Oh, the plans I had. Herbs were just a blip on The List 2013.

Ha. Summer, you big tease. Here today and gone tomorrow. Again.

Stood at my kitchen window this morning — sometimes I call it the pane of pain — and once again took stock of the life I forgot to live. Tradition has held, and the list, originally named “to do,” quickly turned into “to don’t” or at least “not yet.”

No, there were no herbs this summer. The pots still sit upside down, where I left them in April, taunting me; this year I didn’t even get as far as the dirt, for crying out loud.

Not going to lie; summer was rough, with other designs on my time.

All the appliances were to fail in orderly fashion, for one thing, meaning a lot of researching and price-shopping and other related headaches. And the basement that became a minor-catastrophe victim in spring turned into an easily half-the-summer project that swallowed the days without counting calories. I’m still picking up — nay, shredding — the pieces.

But there is an upside to forced basement cleaning: Moving mountains of paperwork up two floors sometimes leaves no choice but to sort and purge in short order, lest you have to look at all that stuff every day.

A 10-year-old credit score isn’t going to do me any good now, and I think it’s safe to throw out the tax forms from the ’90s while I’m at it as well.

Yet for all the good the great eradication did, what I did not throw out was equally time-consuming. Hours that could have been spent soaking up Vitamin D were more than once whiled away looking wistfully through everything from old birthday and holiday cards to actual hand-written letters. Kids, in ancient times, people with something to say often put pen to paper and sometimes even used something called cursive …

Ah, but what good is looking back when we can be moving forward?

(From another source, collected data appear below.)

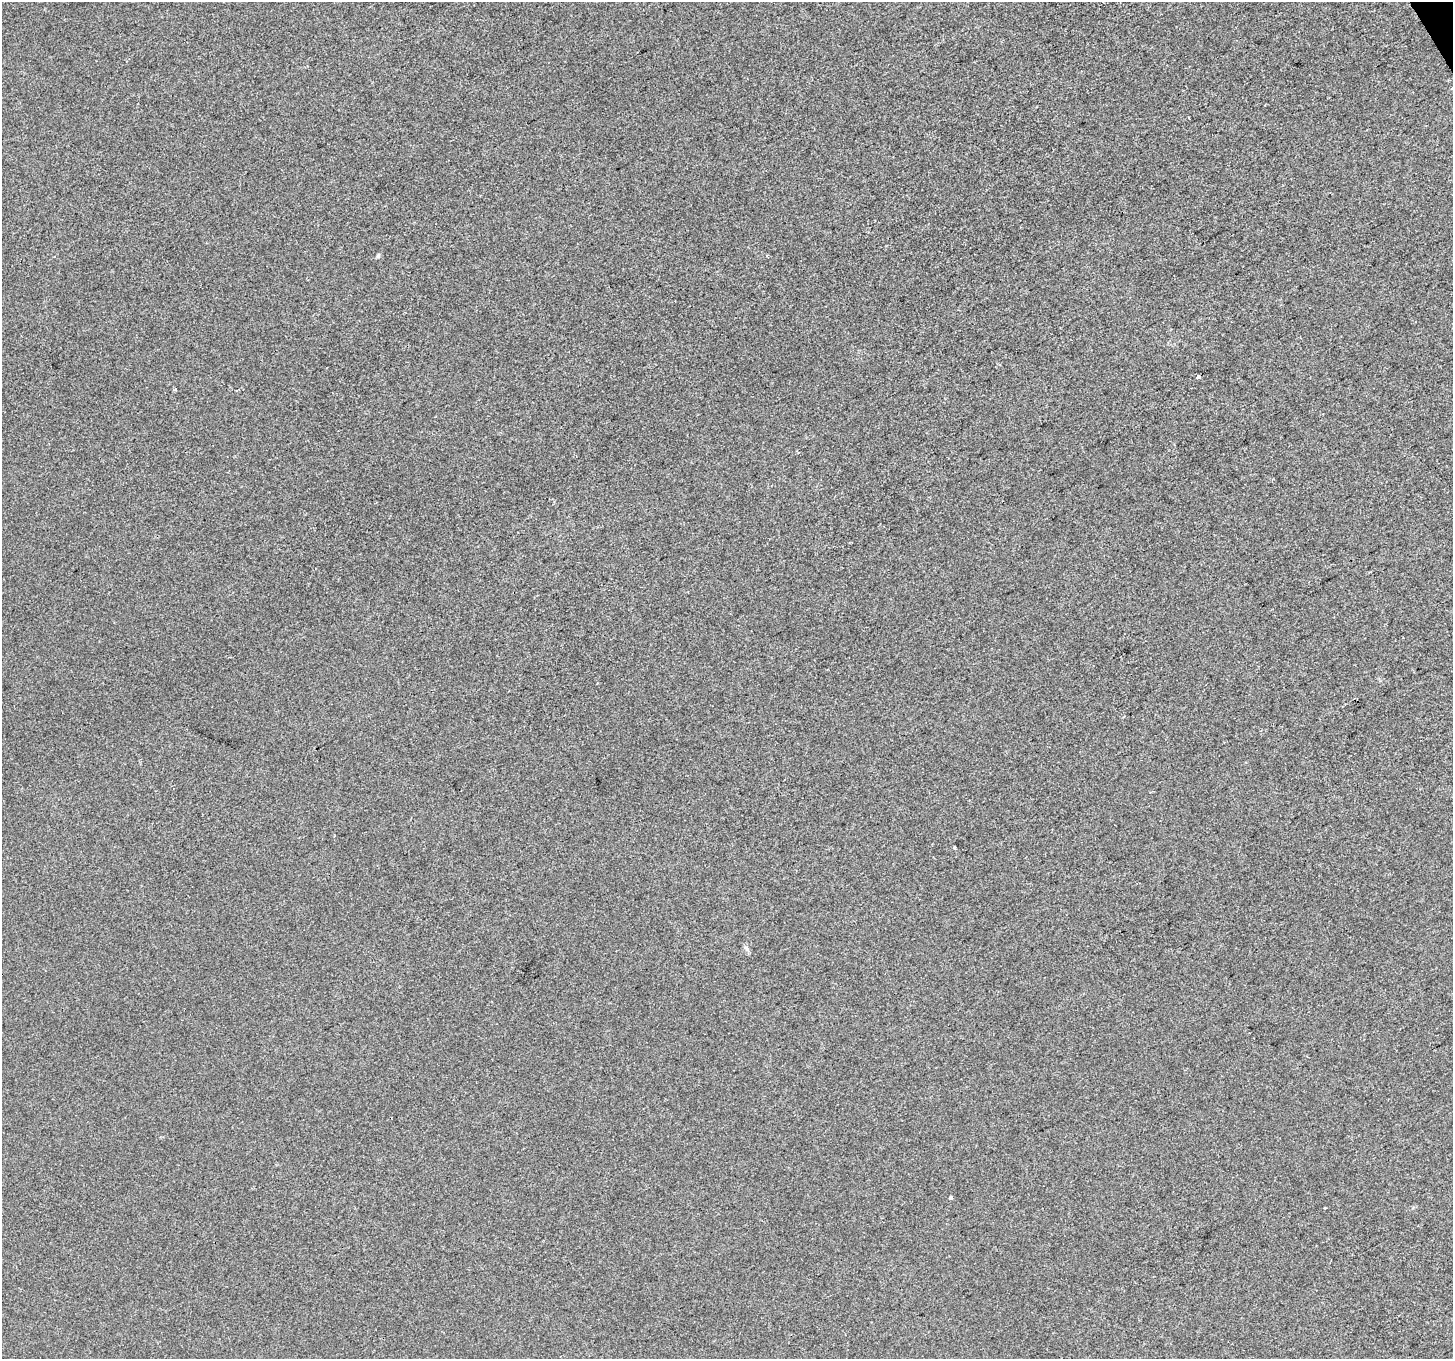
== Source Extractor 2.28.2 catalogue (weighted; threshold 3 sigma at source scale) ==
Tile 10 of 4 x 4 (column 2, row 3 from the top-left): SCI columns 1454-2904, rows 1523-2879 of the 5807 x 5697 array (HDU 1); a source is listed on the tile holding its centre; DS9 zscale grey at full resolution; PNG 1455 x 1361 px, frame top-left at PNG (2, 2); no overlay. Shown black and unused: <1% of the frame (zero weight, under 2 of 3 exposures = <1% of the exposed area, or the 3 px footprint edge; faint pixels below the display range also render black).
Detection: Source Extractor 2.28.2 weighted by HDU 2 'WHT'; one run over the whole footprint, this tile lists its part. Background -2.33e-04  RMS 0.0055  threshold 0.0249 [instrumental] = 3 sigma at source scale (4.5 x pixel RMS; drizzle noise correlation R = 1.50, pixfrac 1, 0.0396/0.0396 arcsec/px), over >= 5 px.
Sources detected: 7; all 7 listed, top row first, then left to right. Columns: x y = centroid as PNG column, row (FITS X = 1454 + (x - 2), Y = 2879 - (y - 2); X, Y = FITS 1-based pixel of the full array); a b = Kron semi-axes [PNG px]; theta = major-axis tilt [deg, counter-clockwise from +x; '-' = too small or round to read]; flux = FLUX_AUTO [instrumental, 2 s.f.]
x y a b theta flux
1451 89 4 2 - 0.61
1265 105 2 2 - 0.4
767 255 4 3 - 0.58
1198 377 4 3 - 5.7
954 848 3 3 - 2
746 948 7 4 -45 1.2
951 1198 4 3 - 2.7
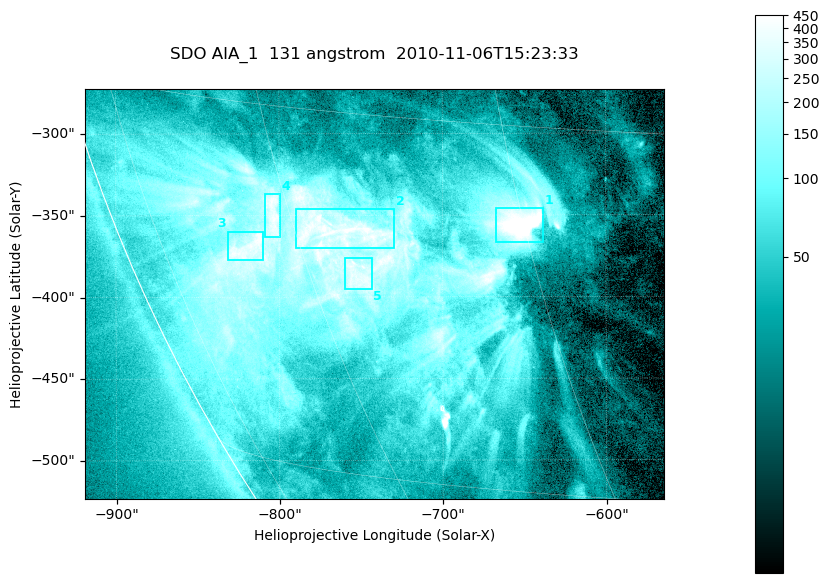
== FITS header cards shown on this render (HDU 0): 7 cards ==
TELESCOP= 'SDO     '           /
INSTRUME= 'AIA_1   '           /
WAVELNTH=                  131 /
WAVEUNIT= 'angstrom'           /
DATE-OBS= '2010-11-06T15:23:33.62' /
CTYPE1  = 'HPLN-TAN'           /
CTYPE2  = 'HPLT-TAN'           /

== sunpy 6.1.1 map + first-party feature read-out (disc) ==
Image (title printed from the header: SDO AIA_1  131 angstrom  2010-11-06T15:23:33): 590 x 417 px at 0.601 arcsec/px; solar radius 968 arcsec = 1612 px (partial field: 2.7% of the solar disc is inside the frame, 89% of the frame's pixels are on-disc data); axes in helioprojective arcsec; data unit not stated in the header (colour bar unlabelled)
Pointing: header CRPIX1/2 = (2045.07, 2040.72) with CRVAL1/2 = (0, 0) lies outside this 590 x 417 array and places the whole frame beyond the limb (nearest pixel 1.35 R_sun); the SolarSoft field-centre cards XCEN/YCEN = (-741.6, -398.2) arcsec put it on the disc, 766 arcsec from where CRPIX/CRVAL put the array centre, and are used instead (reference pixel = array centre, CRVAL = XCEN/YCEN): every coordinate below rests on XCEN/YCEN
Orientation: roll -0.139 deg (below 1 deg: not rotated)
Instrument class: DISC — disc imager (sunpy class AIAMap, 131 A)
Bright regions (active regions / flare kernels): reference = the on-disc median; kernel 5 px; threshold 5 sigma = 258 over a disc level ~52.2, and >= 1.15x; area >= 246 px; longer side >= 5 px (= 3 arcsec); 5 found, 5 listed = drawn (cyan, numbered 1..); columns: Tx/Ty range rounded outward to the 2 arcsec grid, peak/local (2 s.f.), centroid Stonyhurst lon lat
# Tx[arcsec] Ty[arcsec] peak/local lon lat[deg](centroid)
1 -668..-638 -368..-346 17 -45 -19
2 -790..-728 -370..-346 9.1 -57 -20
3 -832..-810 -378..-360 8.7 -65 -21
4 -810..-798 -364..-336 7.9 -61 -19
5 -760..-742 -396..-376 7 -56 -21
Off-limb structures (1.02-1.3 R_sun): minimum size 123 px: none found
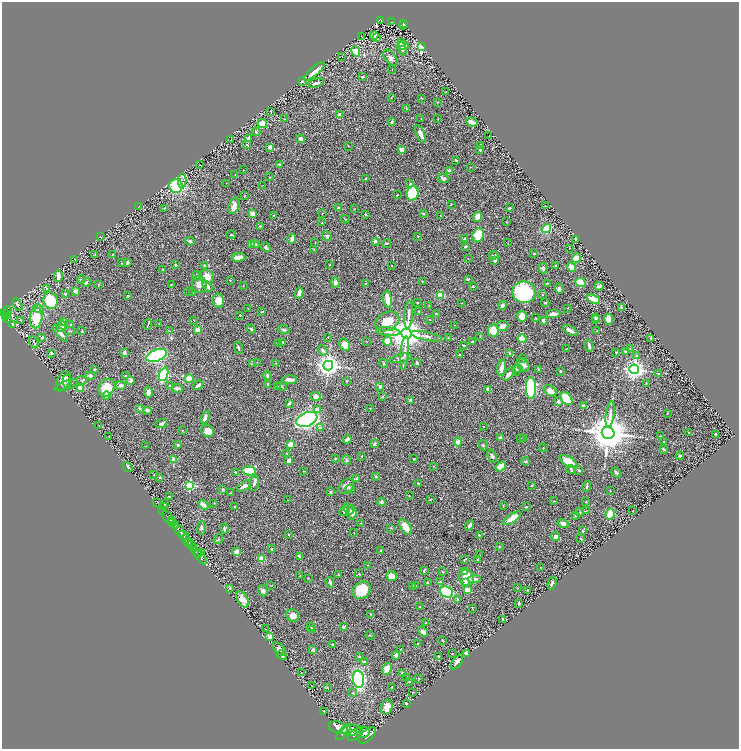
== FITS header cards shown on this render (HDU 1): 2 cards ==
NAXIS1  =                 1474
NAXIS2  =                 1493

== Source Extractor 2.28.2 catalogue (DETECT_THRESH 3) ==
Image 1474 x 1493 px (HDU 1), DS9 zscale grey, zoomed out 1/2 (1 PNG px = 2 x 2 image px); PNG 741 x 751 px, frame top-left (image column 2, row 1493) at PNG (2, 2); each listed source drawn as its Kron ellipse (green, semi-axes under 4 px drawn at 4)
Background 0.675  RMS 0.018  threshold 0.055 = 3 sigma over >= 5 px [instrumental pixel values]
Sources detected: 522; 27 cannot appear on this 1/2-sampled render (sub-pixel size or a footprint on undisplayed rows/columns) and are neither listed nor drawn; the other 495 listed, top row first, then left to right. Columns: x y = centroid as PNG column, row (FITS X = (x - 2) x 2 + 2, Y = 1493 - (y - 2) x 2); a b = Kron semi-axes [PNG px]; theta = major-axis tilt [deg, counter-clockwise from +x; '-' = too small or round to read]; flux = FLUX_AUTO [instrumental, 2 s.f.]
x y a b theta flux
380 20 3 3 - 130
392 22 4 3 - 92
403 24 3 1 - 58
403 25 4 1 - 26
374 35 4 2 - 1.1
361 36 2 1 - 0.76
377 38 3 2 - 2.8
401 42 4 3 - 4.6
403 45 5 3 - 11
422 46 3 3 - 360
402 49 7 3 -72 8.5
356 51 5 4 - 42
342 56 2 1 - 1.2
390 58 9 5 -51 13
392 70 2 1 - 0.81
314 71 13 4 41 29
362 77 4 3 - 4.5
302 81 3 3 - 5.4
316 83 8 3 15 10
446 92 3 1 - 1.5
391 98 2 2 - 1.3
422 98 3 2 - 1.4
437 102 2 2 - 1.2
406 109 4 2 - 2
271 111 3 2 - 2
339 114 2 2 - 7.5
438 118 3 2 - 1.3
284 119 2 2 - 1.3
421 119 2 1 - 1.7
392 122 3 3 - 6.9
472 122 6 3 -19 12
262 123 5 4 - 37
256 132 4 3 - 4.8
421 134 9 3 -66 18
489 136 2 2 - 1.2
248 138 3 3 - 9.6
231 139 2 1 - 1.8
301 139 4 3 - 16
246 144 3 2 - 1.7
481 145 3 3 - 3.6
348 146 3 2 - 1.4
270 147 3 3 - 9.8
402 150 3 3 - 18
480 150 3 2 - 6.1
456 160 2 2 - 3.8
280 164 3 3 - 5.4
199 165 2 1 - 0.7
470 167 2 2 - 1.3
243 170 2 1 - 0.89
449 171 4 3 - 9.3
235 175 3 2 - 1.2
269 177 3 2 - 1.9
443 178 6 4 -23 10
366 179 3 2 - 3.7
182 181 7 3 -88 8.7
226 183 2 1 - 0.95
410 184 3 3 - 3.6
262 185 2 1 - 0.97
176 186 7 7 - 220
412 193 7 6 - 130
245 195 3 2 - 1.6
397 195 2 1 - 1.7
451 204 2 2 - 1.8
234 206 8 5 71 22
546 206 2 1 - 0.98
139 207 2 2 - 2
164 208 2 2 - 1.8
339 208 3 3 - 7.4
509 208 3 2 - 5.7
354 209 3 2 - 1.2
253 213 3 3 - 25
322 213 2 2 - 1.3
423 213 3 3 - 4
365 214 3 3 - 3.3
273 215 3 2 - 1.4
440 216 3 2 - 1.8
477 217 5 3 - 35
345 219 4 2 - 2.2
506 222 2 2 - 1.4
322 223 2 2 - 2.4
260 226 3 2 - 1.9
546 229 5 4 - 74
231 235 5 2 - 3
478 235 7 5 69 64
327 236 5 4 - 8.3
418 236 3 2 - 1.2
101 237 2 1 - 1.7
292 239 5 3 - 18
464 239 4 3 - 6
575 240 4 2 - 4.9
190 241 5 3 - 6.9
375 241 3 3 - 6.6
315 243 2 2 - 1.3
387 243 4 3 - 3.9
508 243 3 2 - 1.3
255 244 4 3 - 6.5
251 245 4 4 - 16
266 247 5 3 - 8.3
465 247 3 2 - 2.8
569 248 2 1 - 0.92
314 249 3 2 - 1.3
95 254 3 3 - 2.3
113 254 2 2 - 3.2
534 254 3 2 - 2.4
494 255 5 3 - 8.2
238 257 7 3 3 35
576 258 5 4 - 33
74 259 2 1 - 0.93
468 259 2 2 - 1.3
495 260 4 3 - 8.6
128 262 3 3 - 5.4
122 263 2 2 - 2.3
176 265 2 2 - 3.6
330 265 2 2 - 1.4
204 266 3 3 - 2.7
392 266 2 2 - 1.3
556 266 2 1 - 1.8
571 267 5 3 - 28
543 268 5 4 - 11
163 269 3 2 - 2.6
58 276 5 3 - 21
197 276 5 3 - 3.2
207 277 7 6 - 39
82 279 4 3 - 4.4
468 279 3 2 - 3.7
230 280 2 2 - 1.7
422 281 3 2 - 2
86 282 4 3 - 5.3
335 282 5 4 - 13
580 282 5 4 - 80
548 283 2 1 - 2.3
98 284 3 3 - 2.1
171 284 2 1 - 2
199 284 8 7 - 25
366 284 3 2 - 3.2
207 286 6 3 -54 16
243 286 2 1 - 1.2
599 286 5 2 - 5
473 287 3 2 - 2.5
47 288 3 2 - 1.9
559 289 5 3 - 10
76 291 3 2 - 29
188 292 2 2 - 1.1
524 292 12 11 - 300
193 293 2 2 - 1.4
299 293 6 3 73 17
65 294 3 3 - 4
542 294 3 2 - 2.4
441 295 3 3 - 83
128 296 3 2 - 4.4
388 299 9 3 -82 60
593 299 7 3 -20 71
50 301 8 7 - 180
218 301 7 5 -80 31
418 303 3 2 - 1.7
462 303 2 1 - 1.2
545 303 4 3 - 3.1
17 304 6 3 -58 4.2
429 306 3 2 - 1.5
502 306 4 3 - 9.2
248 308 2 2 - 1.5
568 308 2 2 - 1.2
622 308 3 2 - 17
39 309 5 3 - 5.3
419 311 3 2 - 1.9
3 312 3 2 - 360
7 312 6 4 70 630
262 312 3 2 - 2.2
7 314 2 1 - 64
436 314 2 2 - 2.7
553 314 7 3 2 15
240 315 2 2 - 2.8
409 315 14 3 86 13
6 316 2 2 - 150
522 316 5 5 - 33
596 317 4 3 - 9
36 318 10 6 85 79
535 318 3 2 - 1.4
7 319 4 2 - 210
609 319 5 4 - 36
194 320 3 2 - 1.3
430 320 2 2 - 1.4
595 320 4 3 - 4.9
21 321 2 1 - 2.2
387 321 13 9 26 63
543 321 3 3 - 5.9
64 322 4 3 - 5.2
12 324 4 2 - 2.7
71 324 3 2 - 2.2
148 324 5 1 - 3.3
159 324 2 2 - 1.6
454 325 2 2 - 1.1
61 326 6 4 74 19
502 326 6 5 - 12
251 329 4 3 - 5.5
197 330 4 4 - 15
284 330 6 3 -25 5.7
493 330 6 5 - 51
70 331 5 3 - 4
82 331 3 2 - 2.8
169 331 3 2 - 1.9
570 331 8 3 -31 14
597 331 3 2 - 1.9
388 332 12 3 -6 10
60 333 10 4 -50 23
407 334 5 5 - 7500
426 336 16 3 -12 14
42 337 3 2 - 12
328 337 2 2 - 1.2
480 337 2 2 - 2
448 338 3 2 - 2.4
651 338 3 2 - 4.4
522 339 4 3 - 67
387 341 4 4 - 47
34 342 6 2 -60 4
283 342 2 2 - 3.2
367 342 2 1 - 0.8
472 342 3 2 - 4.3
279 343 3 2 - 2.5
345 345 6 5 - 33
464 345 2 2 - 4.7
589 345 6 2 -73 12
238 348 6 2 -72 4.9
566 349 3 2 - 1.6
630 349 2 2 - 1.2
323 350 5 3 - 7.1
625 351 3 2 - 2.9
616 352 3 2 - 2
51 353 3 2 - 4.8
124 353 3 3 - 11
405 353 17 4 84 16
510 354 3 3 - 16
156 355 11 5 19 590
460 355 2 2 - 3.6
636 355 4 3 - 3
401 358 11 3 14 7.9
523 359 3 3 - 4.7
257 362 3 1 - 1
276 363 3 2 - 1.8
384 363 4 3 - 2.9
417 363 4 3 - 5.1
252 364 2 2 - 2.7
523 365 8 5 -45 22
328 366 5 4 - 2400
502 368 8 4 82 19
518 368 3 3 - 2.9
94 369 4 2 - 2.5
539 369 4 3 - 3.7
634 369 5 4 - 1900
516 370 5 4 - 5.4
560 371 2 2 - 4.9
164 374 7 4 68 210
509 374 8 4 49 13
658 374 2 2 - 3.4
267 375 4 3 - 6.4
90 376 5 3 - 6.8
126 376 2 2 - 20
189 379 4 4 - 41
290 379 7 3 2 21
82 380 5 4 - 4.1
131 380 4 3 - 8.1
63 381 10 6 64 24
67 381 7 3 89 7.1
347 381 3 2 - 1.8
646 383 2 1 - 1.3
267 384 3 3 - 3.5
66 385 12 4 21 6.7
121 385 5 4 - 10
198 385 5 3 - 9.2
169 386 3 2 - 2.9
277 386 3 3 - 3.2
282 386 5 2 - 3.6
380 386 4 3 - 6.6
80 388 4 3 - 49
106 388 9 7 57 67
177 388 6 2 -8 13
531 388 11 5 -89 340
488 389 3 2 - 20
550 391 7 5 -36 26
148 392 5 3 - 22
107 396 4 4 - 29
316 396 5 4 - 21
383 396 3 2 - 2.1
566 399 7 5 -50 87
411 400 2 2 - 30
558 402 3 3 - 9.2
289 403 4 3 - 6.5
584 406 3 2 - 8.9
140 408 4 3 - 3.1
370 408 2 2 - 1.1
317 409 4 3 - 16
147 410 3 3 - 9.9
667 413 2 2 - 2.8
610 414 13 4 82 18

So summer was shorter than it was sweet; it will nonetheless return, and bid it farewell we must. Now let there be apples and pumpkins and cider and crows. And at least one big, floppy stuffed creature to scare off the latter.

Let the herb pots go back into storage, with the tiki lamps, citronella candles and beach toys. But let next year make up for this year, please.

Hey, speaking of this year, welcome back, almost-autumn. Do I have plans for you. Fresh pumpkins will turn into real jack-o-lanterns, and I think I’ll roast the seeds, too. Cider, if you ask me, is best served in homemade doughnuts. And scarecrows would love to sit atop some artistically designed hay bales. I’ll have to check my Pinterest …

What? Don’t believe me? I’m all talk?

Ring me in December. For the moment, it’s game on.